Rebecca Stokell

Personal information
- Full name: Rebecca Stokell
- Born: 13 March 2000 (age 26) Dublin, Ireland
- Batting: Right-handed
- Bowling: Right-arm medium
- Role: Batter

International information
- National side: Ireland (2017–present);
- ODI debut (cap 85): 11 May 2017 v South Africa
- Last ODI: 15 July 2026 v West Indies
- T20I debut (cap 42): 26 May 2019 v West Indies
- Last T20I: 27 June 2026 v West Indies

Domestic team information
- 2015: Dragons
- 2017–2019: Scorchers
- 2020–present: Typhoons

Career statistics
| Competition | WODI | WT20I |
| Matches | 26 | 80 |
| Runs scored | 397 | 908 |
| Batting average | 18.90 | 18.91 |
| 100s/50s | 0/2 | 0/0 |
| Top score | 57 | 60* |
| Catches/stumpings | 2/– | 18/– |
- Source: Cricinfo, 16 August 2026

= Rebecca Stokell =

Irish cricketer (born 2000)

Rebecca Stokell (born 13 March 2000) is an Irish cricketer. She made her Women's One Day International cricket (WODI) debut against South Africa in the 2017 South Africa Quadrangular Series on 11 May 2017. She plays in the Women's Super Series for Typhoons.

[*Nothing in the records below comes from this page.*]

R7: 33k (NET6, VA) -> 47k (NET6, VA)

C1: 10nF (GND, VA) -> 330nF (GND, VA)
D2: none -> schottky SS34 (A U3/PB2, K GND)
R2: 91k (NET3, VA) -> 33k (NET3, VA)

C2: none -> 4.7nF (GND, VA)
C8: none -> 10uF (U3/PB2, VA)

In June 2018, she was named in Ireland's squad for the 2018 ICC Women's World Twenty20 Qualifier tournament. In October 2018, she was named in Ireland's squad for the 2018 ICC Women's World Twenty20 tournament in the West Indies. The following month, she was named the Female Academy Player of the Year at the annual Cricket Ireland Awards.

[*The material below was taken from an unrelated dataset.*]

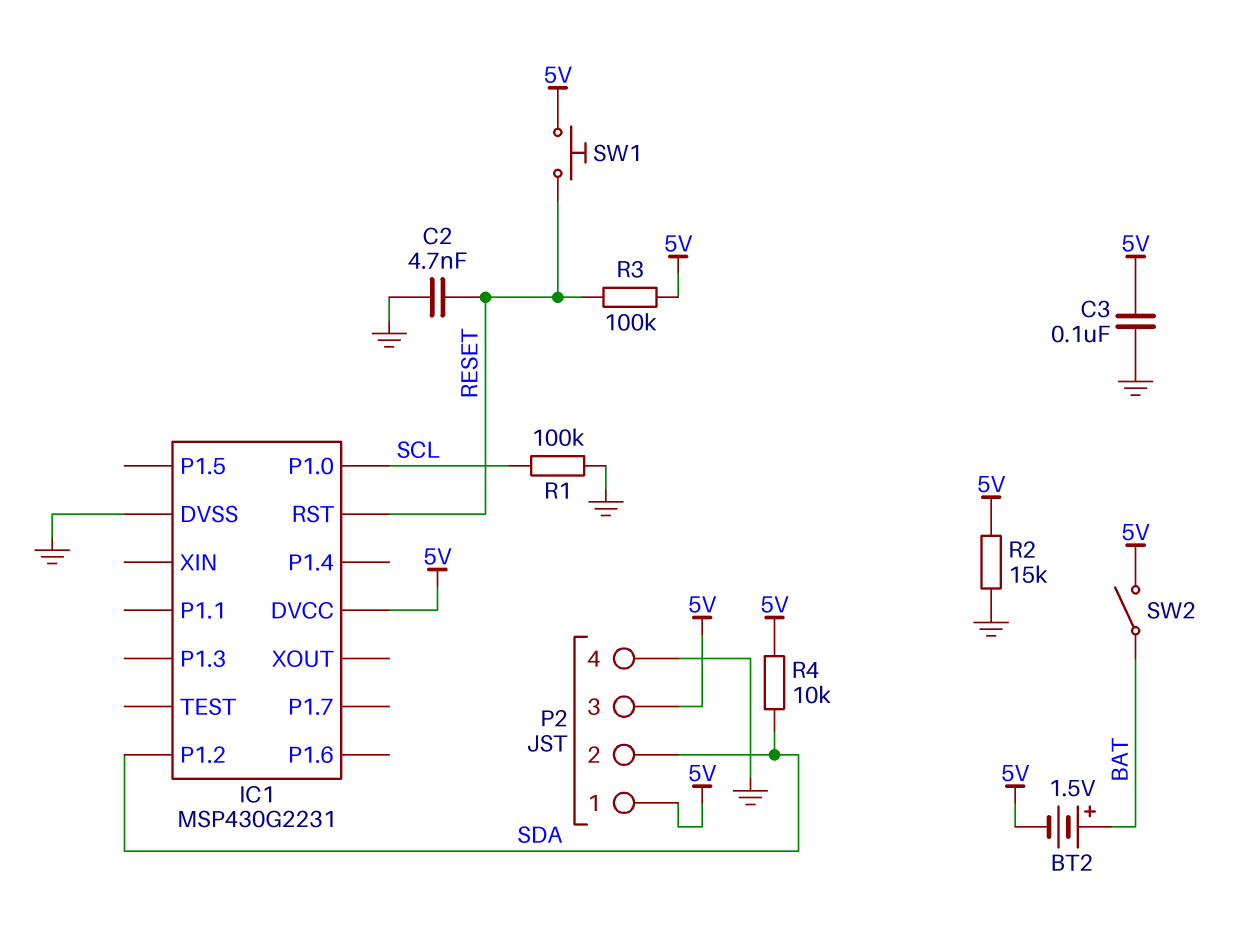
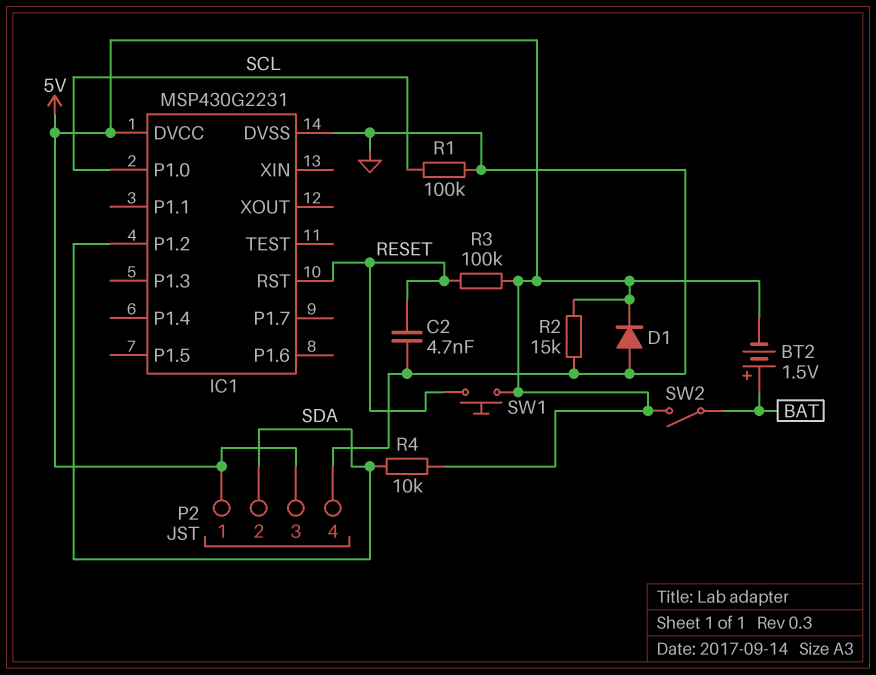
C3: 100nF (5V, GND) -> none
D1: none -> diode (A GND, K 5V)

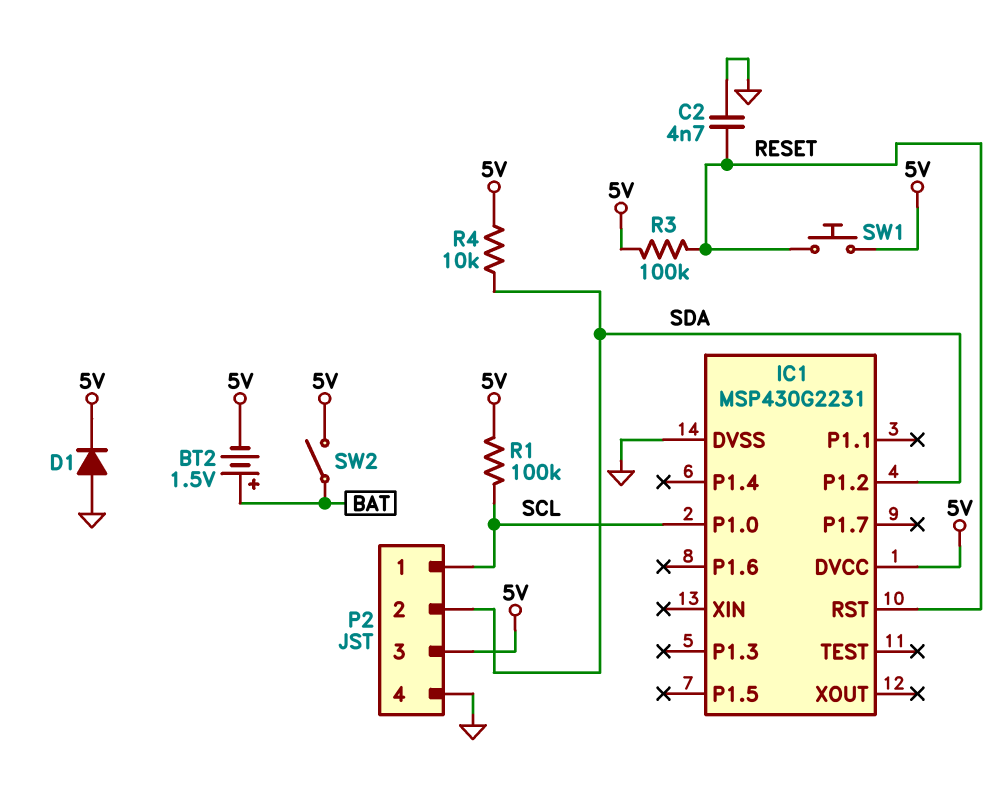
P2 pin 1: 5V -> SCL
R1: 100k (GND, SCL) -> 100k (5V, SCL)
R2: 15k (5V, GND) -> none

In May 2019, she was named in Ireland's Women's Twenty20 International (WT20I) squad for their series against the West Indies. She made her WT20I debut for Ireland against the West Indies on 26 May 2019.

In August 2019, she was named in Ireland's squad for the 2019 ICC Women's World Twenty20 Qualifier tournament in Scotland. In July 2020, she was awarded a non-retainer contract by Cricket Ireland for the following year. In November 2021, she was named in Ireland's team for the 2021 Women's Cricket World Cup Qualifier tournament in Zimbabwe.

Stokell was named in the Ireland squad for the T20I part of their tour to Bangladesh in November 2024.